Similarly, credit cards have changed radically in the past 20 years. Used to be, you had to have assets to get a card, at any age; that's just not true any more.

I wonder what this survey would do about the recent scholarship development at Harvard -- upping the maximum family income cutoff under which the student gets a free ride to something like $100K. I know there's been a lot of inflation since I went to college, but, dude! And to think of all the loans and grants I cobbled together!
akacat: A cute cat holding a computer mice by the cord. (Default)

From: [personal profile] akacat Date: 2008-01-03 08:25 pm (UTC)
A lot of the things on that list are so *variable*.

My grandpa has a trust fund -- it functions in every way as his checking account, and he earned every penny that's in it. He has it instead of a "checking account" because it made things easier for him when grandma died, and it'll make things easier for my mom and aunt when grandpa dies.

I went to a private high school for a year and a half (we moved halfway through my sophomore year.) There'd been some violence at the public school, so my parents pinched pennies a bit to afford the parochial school. Other kids' parents were doing the same, and a few of my classmates were there on full scholarship.

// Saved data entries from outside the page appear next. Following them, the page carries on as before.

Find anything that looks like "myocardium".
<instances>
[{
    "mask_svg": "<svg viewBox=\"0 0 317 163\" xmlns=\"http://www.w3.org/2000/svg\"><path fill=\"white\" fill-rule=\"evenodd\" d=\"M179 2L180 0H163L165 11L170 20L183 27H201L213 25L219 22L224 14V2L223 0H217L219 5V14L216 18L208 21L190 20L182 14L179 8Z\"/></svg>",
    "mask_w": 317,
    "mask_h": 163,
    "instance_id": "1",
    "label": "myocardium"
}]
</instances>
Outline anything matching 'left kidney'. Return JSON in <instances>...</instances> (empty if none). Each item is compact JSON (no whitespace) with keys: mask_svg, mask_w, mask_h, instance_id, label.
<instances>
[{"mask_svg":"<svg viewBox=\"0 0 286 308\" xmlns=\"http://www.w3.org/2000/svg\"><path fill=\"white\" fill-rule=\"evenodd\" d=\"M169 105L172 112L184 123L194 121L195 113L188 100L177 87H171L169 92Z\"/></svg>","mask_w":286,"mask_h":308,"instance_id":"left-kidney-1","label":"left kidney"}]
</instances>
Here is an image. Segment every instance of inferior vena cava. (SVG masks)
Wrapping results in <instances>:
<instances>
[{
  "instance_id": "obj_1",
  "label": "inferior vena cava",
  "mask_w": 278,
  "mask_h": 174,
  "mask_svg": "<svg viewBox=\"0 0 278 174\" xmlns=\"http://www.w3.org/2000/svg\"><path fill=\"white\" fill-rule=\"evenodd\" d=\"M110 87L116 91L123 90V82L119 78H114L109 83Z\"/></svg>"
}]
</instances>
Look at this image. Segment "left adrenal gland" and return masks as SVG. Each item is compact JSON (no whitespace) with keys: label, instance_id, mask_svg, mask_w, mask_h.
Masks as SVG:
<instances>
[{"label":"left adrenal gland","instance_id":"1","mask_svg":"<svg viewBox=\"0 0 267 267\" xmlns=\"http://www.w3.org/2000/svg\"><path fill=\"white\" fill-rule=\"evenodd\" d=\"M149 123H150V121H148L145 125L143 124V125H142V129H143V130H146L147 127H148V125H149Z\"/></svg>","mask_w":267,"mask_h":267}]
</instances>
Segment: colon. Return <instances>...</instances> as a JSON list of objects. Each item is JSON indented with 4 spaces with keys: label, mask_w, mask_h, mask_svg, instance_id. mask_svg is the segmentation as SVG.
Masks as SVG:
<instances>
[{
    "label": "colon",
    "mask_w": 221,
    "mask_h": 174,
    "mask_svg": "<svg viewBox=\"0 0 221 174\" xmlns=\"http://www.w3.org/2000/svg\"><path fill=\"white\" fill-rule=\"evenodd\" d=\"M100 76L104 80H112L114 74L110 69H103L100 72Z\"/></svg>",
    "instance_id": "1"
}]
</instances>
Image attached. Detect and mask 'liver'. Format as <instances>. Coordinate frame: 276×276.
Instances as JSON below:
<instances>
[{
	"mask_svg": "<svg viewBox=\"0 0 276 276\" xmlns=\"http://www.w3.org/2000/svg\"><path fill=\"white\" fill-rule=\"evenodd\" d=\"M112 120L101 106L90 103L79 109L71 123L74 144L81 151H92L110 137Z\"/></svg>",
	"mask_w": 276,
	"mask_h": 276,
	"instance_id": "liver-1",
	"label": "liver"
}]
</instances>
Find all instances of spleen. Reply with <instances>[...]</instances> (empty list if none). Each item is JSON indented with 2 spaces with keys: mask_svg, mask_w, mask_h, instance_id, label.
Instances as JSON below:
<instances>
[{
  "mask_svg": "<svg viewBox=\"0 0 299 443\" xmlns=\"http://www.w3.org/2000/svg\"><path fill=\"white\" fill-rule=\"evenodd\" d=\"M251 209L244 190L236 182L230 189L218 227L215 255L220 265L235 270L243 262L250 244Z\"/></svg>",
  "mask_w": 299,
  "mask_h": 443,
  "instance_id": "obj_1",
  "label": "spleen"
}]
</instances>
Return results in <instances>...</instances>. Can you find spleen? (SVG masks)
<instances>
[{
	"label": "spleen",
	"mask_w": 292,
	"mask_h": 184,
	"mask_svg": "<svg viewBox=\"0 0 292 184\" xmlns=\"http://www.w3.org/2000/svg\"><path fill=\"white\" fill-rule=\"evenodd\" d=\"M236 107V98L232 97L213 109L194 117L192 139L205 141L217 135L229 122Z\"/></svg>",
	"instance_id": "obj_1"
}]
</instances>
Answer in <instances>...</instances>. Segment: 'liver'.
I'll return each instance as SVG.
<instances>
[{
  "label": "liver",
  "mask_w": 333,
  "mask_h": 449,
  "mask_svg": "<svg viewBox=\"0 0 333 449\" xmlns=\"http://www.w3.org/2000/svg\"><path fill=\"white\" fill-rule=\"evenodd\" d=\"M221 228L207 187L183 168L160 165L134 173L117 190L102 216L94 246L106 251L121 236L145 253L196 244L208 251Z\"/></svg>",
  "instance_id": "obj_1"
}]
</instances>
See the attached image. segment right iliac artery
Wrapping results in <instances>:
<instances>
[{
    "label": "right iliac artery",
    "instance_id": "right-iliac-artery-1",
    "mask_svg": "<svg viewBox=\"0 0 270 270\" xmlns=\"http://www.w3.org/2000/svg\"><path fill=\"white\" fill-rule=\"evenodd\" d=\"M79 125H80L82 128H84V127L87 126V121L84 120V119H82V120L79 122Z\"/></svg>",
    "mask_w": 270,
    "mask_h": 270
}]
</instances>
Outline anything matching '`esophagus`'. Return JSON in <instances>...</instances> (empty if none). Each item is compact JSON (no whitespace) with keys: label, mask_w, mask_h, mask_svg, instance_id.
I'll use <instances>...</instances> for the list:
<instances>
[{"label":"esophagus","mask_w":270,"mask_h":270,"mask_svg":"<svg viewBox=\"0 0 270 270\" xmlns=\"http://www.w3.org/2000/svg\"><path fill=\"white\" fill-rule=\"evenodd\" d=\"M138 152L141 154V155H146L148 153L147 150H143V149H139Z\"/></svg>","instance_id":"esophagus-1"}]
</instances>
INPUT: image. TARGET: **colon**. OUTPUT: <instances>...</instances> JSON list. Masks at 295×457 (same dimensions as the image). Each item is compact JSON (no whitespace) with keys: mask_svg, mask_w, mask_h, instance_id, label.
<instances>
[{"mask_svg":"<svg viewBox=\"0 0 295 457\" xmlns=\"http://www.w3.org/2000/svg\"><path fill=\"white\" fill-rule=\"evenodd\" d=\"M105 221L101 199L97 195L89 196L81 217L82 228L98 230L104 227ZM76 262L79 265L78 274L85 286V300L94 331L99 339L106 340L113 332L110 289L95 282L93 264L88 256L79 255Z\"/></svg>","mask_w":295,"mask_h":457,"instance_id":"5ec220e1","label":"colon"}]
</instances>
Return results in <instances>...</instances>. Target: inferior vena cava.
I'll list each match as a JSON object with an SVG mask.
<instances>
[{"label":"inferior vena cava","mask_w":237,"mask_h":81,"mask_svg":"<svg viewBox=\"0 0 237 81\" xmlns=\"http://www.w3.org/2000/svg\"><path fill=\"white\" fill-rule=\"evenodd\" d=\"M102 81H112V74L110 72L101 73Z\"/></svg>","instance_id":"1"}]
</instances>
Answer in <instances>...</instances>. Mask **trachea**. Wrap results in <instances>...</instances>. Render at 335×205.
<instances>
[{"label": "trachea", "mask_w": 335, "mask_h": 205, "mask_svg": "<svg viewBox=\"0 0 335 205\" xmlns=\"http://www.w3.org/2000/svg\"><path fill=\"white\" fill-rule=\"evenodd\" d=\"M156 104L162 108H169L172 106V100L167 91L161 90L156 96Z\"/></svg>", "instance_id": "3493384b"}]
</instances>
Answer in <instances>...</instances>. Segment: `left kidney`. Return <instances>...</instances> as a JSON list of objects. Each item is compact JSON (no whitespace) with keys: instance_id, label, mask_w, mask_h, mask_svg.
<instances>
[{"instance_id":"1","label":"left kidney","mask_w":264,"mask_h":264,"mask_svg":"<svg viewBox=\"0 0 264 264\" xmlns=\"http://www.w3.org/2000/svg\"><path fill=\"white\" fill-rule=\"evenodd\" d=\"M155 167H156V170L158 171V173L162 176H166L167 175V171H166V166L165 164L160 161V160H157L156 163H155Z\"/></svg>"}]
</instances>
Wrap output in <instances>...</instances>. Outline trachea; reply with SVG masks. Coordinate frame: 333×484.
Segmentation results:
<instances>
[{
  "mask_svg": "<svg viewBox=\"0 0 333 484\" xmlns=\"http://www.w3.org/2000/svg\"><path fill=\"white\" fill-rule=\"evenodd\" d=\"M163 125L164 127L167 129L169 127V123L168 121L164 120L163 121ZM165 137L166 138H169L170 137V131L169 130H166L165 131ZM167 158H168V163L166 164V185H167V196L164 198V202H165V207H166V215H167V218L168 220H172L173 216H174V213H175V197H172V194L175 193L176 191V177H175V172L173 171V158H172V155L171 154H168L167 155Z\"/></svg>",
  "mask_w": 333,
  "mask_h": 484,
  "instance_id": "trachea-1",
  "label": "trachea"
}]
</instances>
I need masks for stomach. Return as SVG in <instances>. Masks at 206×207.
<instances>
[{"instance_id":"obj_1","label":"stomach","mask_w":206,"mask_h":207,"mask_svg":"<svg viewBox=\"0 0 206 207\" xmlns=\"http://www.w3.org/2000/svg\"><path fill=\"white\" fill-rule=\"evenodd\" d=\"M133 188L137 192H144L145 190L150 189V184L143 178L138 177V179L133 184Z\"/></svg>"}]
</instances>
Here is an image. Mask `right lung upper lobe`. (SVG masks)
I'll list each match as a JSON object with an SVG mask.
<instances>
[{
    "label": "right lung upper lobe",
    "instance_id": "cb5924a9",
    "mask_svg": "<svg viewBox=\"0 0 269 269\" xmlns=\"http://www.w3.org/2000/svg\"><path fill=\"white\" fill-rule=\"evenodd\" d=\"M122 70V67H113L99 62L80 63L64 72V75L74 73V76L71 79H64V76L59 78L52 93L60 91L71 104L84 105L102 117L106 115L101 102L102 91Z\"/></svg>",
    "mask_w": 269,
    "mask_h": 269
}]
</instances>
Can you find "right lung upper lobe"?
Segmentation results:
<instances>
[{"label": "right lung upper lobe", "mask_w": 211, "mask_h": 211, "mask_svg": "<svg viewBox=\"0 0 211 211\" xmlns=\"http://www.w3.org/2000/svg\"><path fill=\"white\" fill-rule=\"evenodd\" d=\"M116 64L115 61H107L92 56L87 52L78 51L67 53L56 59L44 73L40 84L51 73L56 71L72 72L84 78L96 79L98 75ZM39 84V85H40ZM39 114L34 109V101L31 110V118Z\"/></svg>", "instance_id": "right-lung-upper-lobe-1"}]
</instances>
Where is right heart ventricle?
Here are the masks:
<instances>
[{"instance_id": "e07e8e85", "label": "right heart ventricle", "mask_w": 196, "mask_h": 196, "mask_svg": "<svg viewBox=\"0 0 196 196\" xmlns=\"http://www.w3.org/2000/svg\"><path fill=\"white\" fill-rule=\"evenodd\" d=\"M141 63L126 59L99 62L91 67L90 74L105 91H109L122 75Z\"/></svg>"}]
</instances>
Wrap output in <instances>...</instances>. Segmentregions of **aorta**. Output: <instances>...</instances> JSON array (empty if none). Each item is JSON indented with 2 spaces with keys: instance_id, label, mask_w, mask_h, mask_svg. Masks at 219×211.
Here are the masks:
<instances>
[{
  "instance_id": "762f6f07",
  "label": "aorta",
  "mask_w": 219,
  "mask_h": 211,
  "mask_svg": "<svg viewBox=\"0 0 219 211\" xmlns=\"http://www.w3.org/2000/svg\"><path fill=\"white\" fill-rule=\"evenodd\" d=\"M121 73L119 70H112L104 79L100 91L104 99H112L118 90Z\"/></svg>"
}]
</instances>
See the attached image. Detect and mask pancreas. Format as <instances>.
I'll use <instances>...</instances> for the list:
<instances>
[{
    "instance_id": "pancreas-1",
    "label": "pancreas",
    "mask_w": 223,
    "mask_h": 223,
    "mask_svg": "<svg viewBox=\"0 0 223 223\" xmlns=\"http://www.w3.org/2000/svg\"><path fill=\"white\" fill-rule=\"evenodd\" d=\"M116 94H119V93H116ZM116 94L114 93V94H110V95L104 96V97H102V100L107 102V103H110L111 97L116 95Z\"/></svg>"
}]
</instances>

I also went to 'summer camp' every year -- for a whole week each summer. That cost my parents a whopping $150 (adjusted for inflation.) That's not cheap, but it's light-years from the blue-blood full summer camps.
edited at: Date: 2008-01-03 08:26 pm (UTC)

On the trust thing...

From: [identity profile] orange852.livejournal.com Date: 2008-01-03 10:24 pm (UTC)
I perceived including "or a trust" with parents as a catchall for "your education is being paid for by the efforts of someone who is not you," which still actually excludes other relatives such as a rich uncle or grandma.

In other words, a trust fund baby could mask a certain level of privelege by not putting paid for by parents in bold and allow the false assumption that they're paying their own way.

If that makes any sense.

Still, it is a strangely random set of statements even in the context of what a freshman would relate to in a classroom setting.